Mbah Mul tengan berbicara, di sampingnya pembocara lain Ari Widiarto dan Amiruddin Ma.ruf. Foto: wied

SEMARANG (SUARABARU.ID) – Di era digital dan maraknya media sosial saat ini, secara nasional jelas media massa/pers jelas masih dibutuhkan, untuk memerangi berita-berita hoaks, isu SARA, pornografi, lainnya.

Hal itu disampaikan oleh Sri Mulyadi, Ketua Dewan Kehormatan Provinsi PWI jateng yang menjadi narasumber dalam sarasehan wartawan lintas generasi Hari Pers Nasional (HPN) 2022 Jawa Tengah di Gedung Pers Jateng Jalan Tri Lomba Juang Kota Semarang, Rabu (9/2/2022).

Disampaikan pula bahwa, dari hasil survei Kementerian Komunikasi dan Informasi (Kemenkominfo) diperoleh data kurang lebih 200 juta penduduk Indonesia adalah pengguna handphone. Artinya, jumlah itu Sebagian besar pasti juga menggunakan atau mengakses medsos.

“Dari 10 ribu responden yang diteliti, tujuh puluh persen memperoleh informasi dari medsos, yang belum pasti bisa dipertanggungjawabkan kode etik jurnalistiknya dan selebihnya dari media mainstream,” jelas wartawan suarabaru.id ini.

Selain itu, lanjutnya, banyak juga media mainstream atau media massa malah berkiblat pada medsos, yang jelas-jelas masih dipertanyakan kualitas jurnalistik atau kode etik jurnalistiknya.

“Saat ini banyak media online yang malah berkiblat pada medsos, yang menayangkan berita tanpa adanya editing.
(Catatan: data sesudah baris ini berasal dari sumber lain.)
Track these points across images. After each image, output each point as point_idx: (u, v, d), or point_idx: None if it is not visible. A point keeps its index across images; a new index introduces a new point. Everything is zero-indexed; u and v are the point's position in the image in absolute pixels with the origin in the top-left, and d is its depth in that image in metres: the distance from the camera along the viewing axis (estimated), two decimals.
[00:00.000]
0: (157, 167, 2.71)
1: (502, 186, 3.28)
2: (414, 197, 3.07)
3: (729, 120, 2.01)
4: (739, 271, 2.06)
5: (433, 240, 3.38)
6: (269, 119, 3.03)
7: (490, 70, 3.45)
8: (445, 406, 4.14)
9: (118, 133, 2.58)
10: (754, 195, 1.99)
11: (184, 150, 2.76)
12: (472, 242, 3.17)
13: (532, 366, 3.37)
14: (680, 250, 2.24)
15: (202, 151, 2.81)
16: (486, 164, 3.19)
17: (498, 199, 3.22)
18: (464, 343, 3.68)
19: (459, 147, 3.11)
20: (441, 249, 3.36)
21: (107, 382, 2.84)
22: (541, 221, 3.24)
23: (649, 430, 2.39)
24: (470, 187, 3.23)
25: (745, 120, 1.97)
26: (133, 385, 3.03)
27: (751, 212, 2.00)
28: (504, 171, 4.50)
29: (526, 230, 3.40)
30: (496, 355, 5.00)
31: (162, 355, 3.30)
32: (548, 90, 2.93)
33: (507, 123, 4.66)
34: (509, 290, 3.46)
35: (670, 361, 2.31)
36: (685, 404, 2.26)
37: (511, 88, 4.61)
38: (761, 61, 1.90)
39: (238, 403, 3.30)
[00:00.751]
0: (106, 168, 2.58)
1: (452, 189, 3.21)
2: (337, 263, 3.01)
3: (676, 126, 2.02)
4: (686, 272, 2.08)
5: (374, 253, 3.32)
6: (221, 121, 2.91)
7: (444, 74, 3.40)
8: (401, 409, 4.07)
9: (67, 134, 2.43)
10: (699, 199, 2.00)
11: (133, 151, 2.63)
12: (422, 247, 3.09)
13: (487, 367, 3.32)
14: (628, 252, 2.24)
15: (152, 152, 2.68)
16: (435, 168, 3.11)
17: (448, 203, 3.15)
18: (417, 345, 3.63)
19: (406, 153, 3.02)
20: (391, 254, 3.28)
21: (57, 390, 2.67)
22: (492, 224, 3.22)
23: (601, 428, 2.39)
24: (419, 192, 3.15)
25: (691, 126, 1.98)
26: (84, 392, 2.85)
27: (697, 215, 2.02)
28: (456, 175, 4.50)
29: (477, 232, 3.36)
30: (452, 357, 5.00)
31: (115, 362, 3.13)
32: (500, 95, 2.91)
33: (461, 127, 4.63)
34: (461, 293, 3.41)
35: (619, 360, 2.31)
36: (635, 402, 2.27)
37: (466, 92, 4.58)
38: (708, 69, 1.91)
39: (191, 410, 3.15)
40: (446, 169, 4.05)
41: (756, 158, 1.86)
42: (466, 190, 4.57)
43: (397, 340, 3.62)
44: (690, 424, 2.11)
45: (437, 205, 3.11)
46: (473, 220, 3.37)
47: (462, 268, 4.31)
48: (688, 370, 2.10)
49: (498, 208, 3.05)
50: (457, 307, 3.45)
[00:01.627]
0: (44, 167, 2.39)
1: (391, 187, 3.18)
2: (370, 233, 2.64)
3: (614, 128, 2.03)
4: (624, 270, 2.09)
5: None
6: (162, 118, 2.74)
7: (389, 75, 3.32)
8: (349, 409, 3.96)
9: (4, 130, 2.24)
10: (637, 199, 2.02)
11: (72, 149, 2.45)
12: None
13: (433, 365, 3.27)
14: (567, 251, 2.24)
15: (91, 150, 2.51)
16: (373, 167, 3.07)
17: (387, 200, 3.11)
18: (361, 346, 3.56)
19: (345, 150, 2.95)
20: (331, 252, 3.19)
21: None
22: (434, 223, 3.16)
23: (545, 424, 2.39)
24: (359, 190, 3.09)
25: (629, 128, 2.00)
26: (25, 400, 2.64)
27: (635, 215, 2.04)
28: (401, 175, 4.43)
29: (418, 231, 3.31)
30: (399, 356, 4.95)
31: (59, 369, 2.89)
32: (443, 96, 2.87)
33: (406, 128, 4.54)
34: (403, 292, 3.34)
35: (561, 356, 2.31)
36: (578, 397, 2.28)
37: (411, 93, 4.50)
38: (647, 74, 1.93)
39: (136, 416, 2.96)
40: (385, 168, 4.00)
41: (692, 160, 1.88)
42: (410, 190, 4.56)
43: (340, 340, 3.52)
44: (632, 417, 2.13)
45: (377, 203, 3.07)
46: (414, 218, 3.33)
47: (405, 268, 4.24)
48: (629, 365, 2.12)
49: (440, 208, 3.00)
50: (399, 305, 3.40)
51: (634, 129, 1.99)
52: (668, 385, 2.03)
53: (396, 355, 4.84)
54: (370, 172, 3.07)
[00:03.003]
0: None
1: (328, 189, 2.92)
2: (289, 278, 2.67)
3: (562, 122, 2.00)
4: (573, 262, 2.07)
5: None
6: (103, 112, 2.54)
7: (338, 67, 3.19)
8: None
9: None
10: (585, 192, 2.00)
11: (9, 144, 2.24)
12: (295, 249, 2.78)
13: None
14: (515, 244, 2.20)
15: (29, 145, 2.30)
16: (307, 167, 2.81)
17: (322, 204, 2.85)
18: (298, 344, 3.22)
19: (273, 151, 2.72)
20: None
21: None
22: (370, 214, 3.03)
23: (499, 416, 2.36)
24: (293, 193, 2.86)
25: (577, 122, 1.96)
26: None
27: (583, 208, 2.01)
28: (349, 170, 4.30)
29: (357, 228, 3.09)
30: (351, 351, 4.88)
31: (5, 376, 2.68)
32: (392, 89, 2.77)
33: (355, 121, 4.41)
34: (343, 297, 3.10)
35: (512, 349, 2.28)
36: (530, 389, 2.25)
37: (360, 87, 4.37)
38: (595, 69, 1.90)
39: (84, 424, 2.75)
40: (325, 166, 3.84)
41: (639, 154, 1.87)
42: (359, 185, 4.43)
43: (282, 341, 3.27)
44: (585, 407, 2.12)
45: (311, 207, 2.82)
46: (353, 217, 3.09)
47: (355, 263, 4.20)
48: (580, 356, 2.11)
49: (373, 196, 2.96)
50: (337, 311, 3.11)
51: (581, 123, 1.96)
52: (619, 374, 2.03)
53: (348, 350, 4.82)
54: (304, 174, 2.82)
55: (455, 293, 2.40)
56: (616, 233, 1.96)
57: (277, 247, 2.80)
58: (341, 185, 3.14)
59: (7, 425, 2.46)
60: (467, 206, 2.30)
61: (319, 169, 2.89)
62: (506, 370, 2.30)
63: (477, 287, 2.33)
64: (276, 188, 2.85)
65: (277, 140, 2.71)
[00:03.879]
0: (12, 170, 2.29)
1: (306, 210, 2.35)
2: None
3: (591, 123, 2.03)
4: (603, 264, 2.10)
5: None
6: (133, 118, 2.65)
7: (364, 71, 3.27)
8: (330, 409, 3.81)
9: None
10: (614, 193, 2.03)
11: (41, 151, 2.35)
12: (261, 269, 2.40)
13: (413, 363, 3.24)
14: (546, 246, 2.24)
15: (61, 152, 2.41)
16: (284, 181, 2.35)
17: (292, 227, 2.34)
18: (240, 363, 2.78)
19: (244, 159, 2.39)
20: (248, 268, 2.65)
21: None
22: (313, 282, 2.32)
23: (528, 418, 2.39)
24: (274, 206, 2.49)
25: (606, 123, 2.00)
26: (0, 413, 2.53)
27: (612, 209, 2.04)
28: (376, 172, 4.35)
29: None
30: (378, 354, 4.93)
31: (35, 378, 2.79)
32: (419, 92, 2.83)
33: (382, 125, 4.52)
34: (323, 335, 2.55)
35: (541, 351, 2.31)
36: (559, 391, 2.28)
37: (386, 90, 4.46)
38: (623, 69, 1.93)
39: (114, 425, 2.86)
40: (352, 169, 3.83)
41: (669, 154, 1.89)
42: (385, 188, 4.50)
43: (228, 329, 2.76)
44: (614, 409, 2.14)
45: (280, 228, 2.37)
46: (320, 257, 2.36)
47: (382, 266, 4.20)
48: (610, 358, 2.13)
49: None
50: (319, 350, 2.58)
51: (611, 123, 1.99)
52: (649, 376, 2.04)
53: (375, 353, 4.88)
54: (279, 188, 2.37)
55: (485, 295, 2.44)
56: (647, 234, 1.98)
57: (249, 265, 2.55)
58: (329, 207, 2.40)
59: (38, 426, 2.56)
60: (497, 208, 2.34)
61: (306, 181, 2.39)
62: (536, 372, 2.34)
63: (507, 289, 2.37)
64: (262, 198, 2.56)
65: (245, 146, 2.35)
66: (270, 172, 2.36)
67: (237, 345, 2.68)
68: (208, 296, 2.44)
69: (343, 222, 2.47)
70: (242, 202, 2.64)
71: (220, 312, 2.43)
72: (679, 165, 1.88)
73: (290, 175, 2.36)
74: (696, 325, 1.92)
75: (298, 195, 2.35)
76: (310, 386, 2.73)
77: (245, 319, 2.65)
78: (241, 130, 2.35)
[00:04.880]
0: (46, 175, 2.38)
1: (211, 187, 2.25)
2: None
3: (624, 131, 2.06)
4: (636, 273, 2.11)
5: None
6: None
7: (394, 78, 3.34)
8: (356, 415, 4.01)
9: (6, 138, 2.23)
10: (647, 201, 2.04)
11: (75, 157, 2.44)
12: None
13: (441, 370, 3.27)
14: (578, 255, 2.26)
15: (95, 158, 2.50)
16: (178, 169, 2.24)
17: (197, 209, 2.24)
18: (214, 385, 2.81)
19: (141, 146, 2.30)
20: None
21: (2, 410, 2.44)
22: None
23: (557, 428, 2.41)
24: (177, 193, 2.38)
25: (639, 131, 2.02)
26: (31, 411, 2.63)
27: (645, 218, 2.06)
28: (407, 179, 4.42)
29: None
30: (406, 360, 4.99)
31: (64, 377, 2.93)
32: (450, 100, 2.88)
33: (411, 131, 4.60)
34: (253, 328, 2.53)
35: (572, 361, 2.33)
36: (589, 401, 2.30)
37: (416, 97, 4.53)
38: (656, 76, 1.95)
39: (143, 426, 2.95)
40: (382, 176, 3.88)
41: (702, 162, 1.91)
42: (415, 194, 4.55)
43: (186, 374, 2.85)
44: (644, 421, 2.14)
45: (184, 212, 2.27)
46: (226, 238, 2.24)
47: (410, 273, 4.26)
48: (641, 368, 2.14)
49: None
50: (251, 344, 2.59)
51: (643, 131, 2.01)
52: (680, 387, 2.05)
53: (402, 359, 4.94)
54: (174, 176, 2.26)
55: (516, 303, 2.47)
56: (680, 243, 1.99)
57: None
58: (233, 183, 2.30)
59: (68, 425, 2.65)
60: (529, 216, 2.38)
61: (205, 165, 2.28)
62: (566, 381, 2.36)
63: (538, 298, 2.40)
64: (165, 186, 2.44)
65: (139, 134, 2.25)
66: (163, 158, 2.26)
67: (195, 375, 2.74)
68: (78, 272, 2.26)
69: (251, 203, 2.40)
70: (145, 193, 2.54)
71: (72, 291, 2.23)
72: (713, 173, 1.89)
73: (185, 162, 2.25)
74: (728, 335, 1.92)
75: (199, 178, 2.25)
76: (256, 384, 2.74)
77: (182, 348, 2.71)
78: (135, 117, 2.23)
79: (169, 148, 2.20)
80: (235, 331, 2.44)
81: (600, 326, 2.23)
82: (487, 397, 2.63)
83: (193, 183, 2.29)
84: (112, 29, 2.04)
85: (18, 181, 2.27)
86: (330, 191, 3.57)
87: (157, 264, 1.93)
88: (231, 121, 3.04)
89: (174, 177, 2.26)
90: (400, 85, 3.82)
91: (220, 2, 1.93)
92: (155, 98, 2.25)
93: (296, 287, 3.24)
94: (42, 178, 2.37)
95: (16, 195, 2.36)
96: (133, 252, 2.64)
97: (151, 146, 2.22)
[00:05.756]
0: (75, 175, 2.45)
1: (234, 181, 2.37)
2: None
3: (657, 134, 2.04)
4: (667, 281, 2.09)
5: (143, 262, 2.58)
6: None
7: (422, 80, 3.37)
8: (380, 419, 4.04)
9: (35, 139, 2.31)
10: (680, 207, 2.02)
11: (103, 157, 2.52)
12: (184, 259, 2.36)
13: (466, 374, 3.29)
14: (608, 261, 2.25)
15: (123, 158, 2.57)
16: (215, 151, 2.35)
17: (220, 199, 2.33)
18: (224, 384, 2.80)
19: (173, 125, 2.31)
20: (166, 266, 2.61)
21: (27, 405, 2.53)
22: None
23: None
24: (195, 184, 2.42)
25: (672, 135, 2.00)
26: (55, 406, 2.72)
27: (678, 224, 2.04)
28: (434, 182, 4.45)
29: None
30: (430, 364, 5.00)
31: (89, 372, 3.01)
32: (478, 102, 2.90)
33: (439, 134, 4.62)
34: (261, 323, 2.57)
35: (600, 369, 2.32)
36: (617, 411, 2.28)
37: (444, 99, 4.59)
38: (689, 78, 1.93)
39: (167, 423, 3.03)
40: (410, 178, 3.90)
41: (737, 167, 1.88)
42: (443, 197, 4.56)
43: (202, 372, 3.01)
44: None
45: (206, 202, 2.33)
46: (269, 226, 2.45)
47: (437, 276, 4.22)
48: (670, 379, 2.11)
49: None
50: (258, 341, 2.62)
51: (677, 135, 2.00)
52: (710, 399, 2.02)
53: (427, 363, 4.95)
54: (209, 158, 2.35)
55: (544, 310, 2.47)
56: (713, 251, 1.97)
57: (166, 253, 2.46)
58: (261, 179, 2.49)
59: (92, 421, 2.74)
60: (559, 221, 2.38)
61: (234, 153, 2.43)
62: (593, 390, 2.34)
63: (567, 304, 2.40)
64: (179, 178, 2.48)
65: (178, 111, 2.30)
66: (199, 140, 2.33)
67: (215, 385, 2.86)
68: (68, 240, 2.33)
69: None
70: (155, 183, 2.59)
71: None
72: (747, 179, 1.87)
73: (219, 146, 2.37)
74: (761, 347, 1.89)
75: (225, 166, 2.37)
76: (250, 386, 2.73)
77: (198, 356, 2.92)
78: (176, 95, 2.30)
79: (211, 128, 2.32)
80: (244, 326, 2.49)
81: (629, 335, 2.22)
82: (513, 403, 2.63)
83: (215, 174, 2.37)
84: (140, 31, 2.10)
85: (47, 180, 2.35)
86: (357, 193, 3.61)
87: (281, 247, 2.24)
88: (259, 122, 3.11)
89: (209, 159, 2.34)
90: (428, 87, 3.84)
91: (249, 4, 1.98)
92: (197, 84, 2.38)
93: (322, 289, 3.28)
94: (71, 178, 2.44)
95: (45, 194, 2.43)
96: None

Sebab dikejar tuntutan bayknya viewer dari konten-konten yang dihasilkan,” ungkap Mbah Mul, sapaan akrab narasumber yang sudah 40 tahunan di dunia jurnalistik ini.

Suasana sarasehan HPN di Gedung Pers Jalan Trilomba Juang Semarang. Foto: Absa

Padahal, menurut Mbah Mul, konten-konten yang dihasilkan tersebut perlu dipertanyakan pertanggungjawaban sumber beritanya, apakah masih layak untuk disebut karya jurnalistik?

Oleh sebab itu, disampaikan juga oleh Mbah Mul, bahwa Pers Survival di Era Digital ini, merupakan tantangan bagi SDM wartawan, selain harus cakap dalam menyajikan konten yang kreatif, juga harus tetap menjaga dan mengimplementasikan kode etik jurnalistik dalam karya-kary jurnalistiknya.

“Karena jika karya jurnalistik tidak mematuhi kode etik jurnalistik, maka lama-kelamaan akan ditinggalkan oleh pembacanya,” pesan Pimpinan SUARABARU.ID ini.

Tetap Dibutuhkan

Demikian juga seperti yang disampaikan oleh Dr Aminnudin Ma;ruf, MA antropolog dari Undip. Menurutnya, saat ini media mainstream masih sangat dibutuhkan, sebab untuk menghadapi maraknya media sosial yang semakin hari semakin tak terkendali.

Sebab, dengan karya jurnalistik, masih ada kode etik jurnalistik yang dapat membatasi berita-berita yang dinilai tidak bisa dipertanggungjawabkan.

“Jadi jika karya jurnalistik itu, metodenya menggunakan 5 W 1 H. Penyajiannya sesuai fakta, baik fakta sosial maupun fakta personal, yang bisa disebut karya sastra,” jelasnya.

Pembicara lain Arie Widiarto, pimpinan AyoSemarang.com menyampaikan fenomena media online saat ini. Dikatakan, berita-berita kejadian atau semacamnya di media online hanya sekitar 1 persen yang dibaca publik. Sisanya adalah konten tentang hiburan, misalnya tentang sinetron yng sedang tayang,” kata Ari.

Tetapi medianya tetap mempertahankan untuk tetap menyajikan berita-berita di samping penyajian konten-konten kreasi yang lain.